**Hedef A**: Metin parçasında "Bunu söyleyenlerin iyi" ile "yüzünden eleştirenler var." arasındaki bölümü, iki uç da dahil olmak üzere hiç değiştirmeden döndür.
**Hedef B**:
Metin parçasına göre şu soruları yanıtla:
(i) Galatasaray maçında Fenerbahçe seyircisi hangi tezahüratı yaptı?
(ii) Bazı yorumcular hangi iki takımın seçilmesini yanlış buldu?
(iii) Fatih Terim hangi öfkesiyle anında parlıyor?

**Metin Parçası**:
+ + +
Huylu huyundan vazgeçmiyor. Bunca senedir futbolculuğu var, bunca senedir teknik adamlığı var; hâlâ medyaya karşı takınacağı tavrı dengeleyemedi Fatih hoca... Hep o Adanalı öfkesiyle anında parlayıveriyor. Sonra da üzülüyor. Fevkalade yerinde ve zamanında bir soru sorulmuş. Ben de o basın toplantısında olsam, o soruyu sorardım. Bütün Türkiye Galatasaray'dan nasıl ayrıldığını hâlâ tartışmıyor mu? Hâlâ her kahvede, her okulda, her teneffüste bu konuşuluyor. Galatasaray maçında, Fenerbahçe seyircisi, "Terim'i satanı, biz de satarız" diye tezahürat yapmışsa, ben basın toplantısında bu soruyu sormaz mıyım? Gazeteci her soruyu sorar. Basın toplantısı yapıyorsan, her soruya cevap vermeye hazırlıklı olacaksın. En aptalcasına, en kasıtlı olana, en haince olana, en alçakça olana dahi... Yönetici olmanın hüneri bu... Her şey ballı bademken çıkıp, konuşup, etrafa caka satmak kolay... En ummadığın anda, en ummadığın soru geldiği zaman, yani kriz anında, o krizi yönetebiliyorsan; sen yöneticisin. Fatih Terim bu tür krizleri öteden beri yönetemiyor. Tepesi atıyor çünkü...
***
BAŞARMAK ZORUNDA
Bazı yorumcular, Belarus ve Kuzey İrlanda'nın seçilmesini yanlış buldu ama başlangıç için seçilmeleri doğru değil mi?
Bunu söyleyenlerin iyi niyetli olduğunu düşünmüyorum. Sen yepyeni, gencecik bir takım seçmişsin; bunları dünyanın en iyi takımlarından birinin önüne keklik gibi atacaksın ve çocukları ezdireceksin. Daha birinci maçta, ilk defa milli takımda oynayan Tarık perişan olup gidecek, bir daha da... 1- Eleştirmiş olmak için eleştirenler var. 2- Fatih Terim ne yaparsa yapsın, ağzı ile kuş tutsa da Fatih Terim nefreti yüzünden eleştirenler var.
+ + +
**Kayıtlı Veriler**:
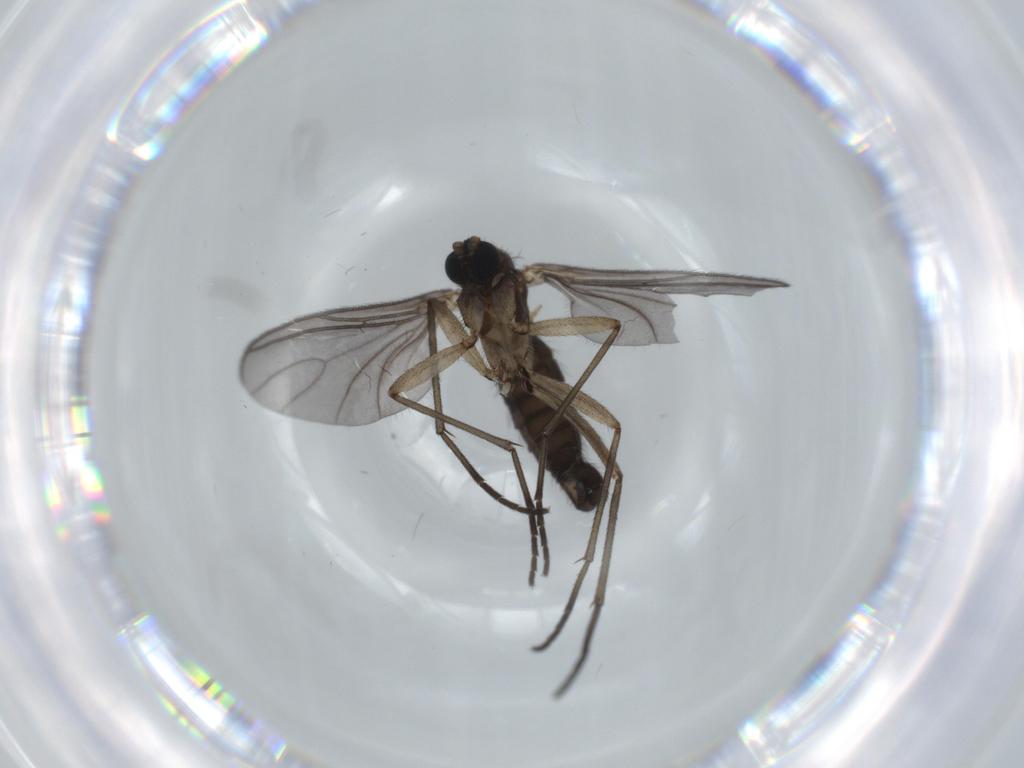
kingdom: Animalia
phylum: Arthropoda
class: Insecta
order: Diptera
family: Sciaridae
+ + +
**Çözüm A**:
Bunu söyleyenlerin iyi niyetli olduğunu düşünmüyorum. Sen yepyeni, gencecik bir takım seçmişsin; bunları dünyanın en iyi takımlarından birinin önüne keklik gibi atacaksın ve çocukları ezdireceksin. Daha birinci maçta, ilk defa milli takımda oynayan Tarık perişan olup gidecek, bir daha da... 1- Eleştirmiş olmak için eleştirenler var. 2- Fatih Terim ne yaparsa yapsın, ağzı ile kuş tutsa da Fatih Terim nefreti yüzünden eleştirenler var.

**Çözüm B**:
(i) "Terim'i satanı, biz de satarız"
(ii) Belarus ve Kuzey İrlanda
(iii) Adanalı öfkesiyle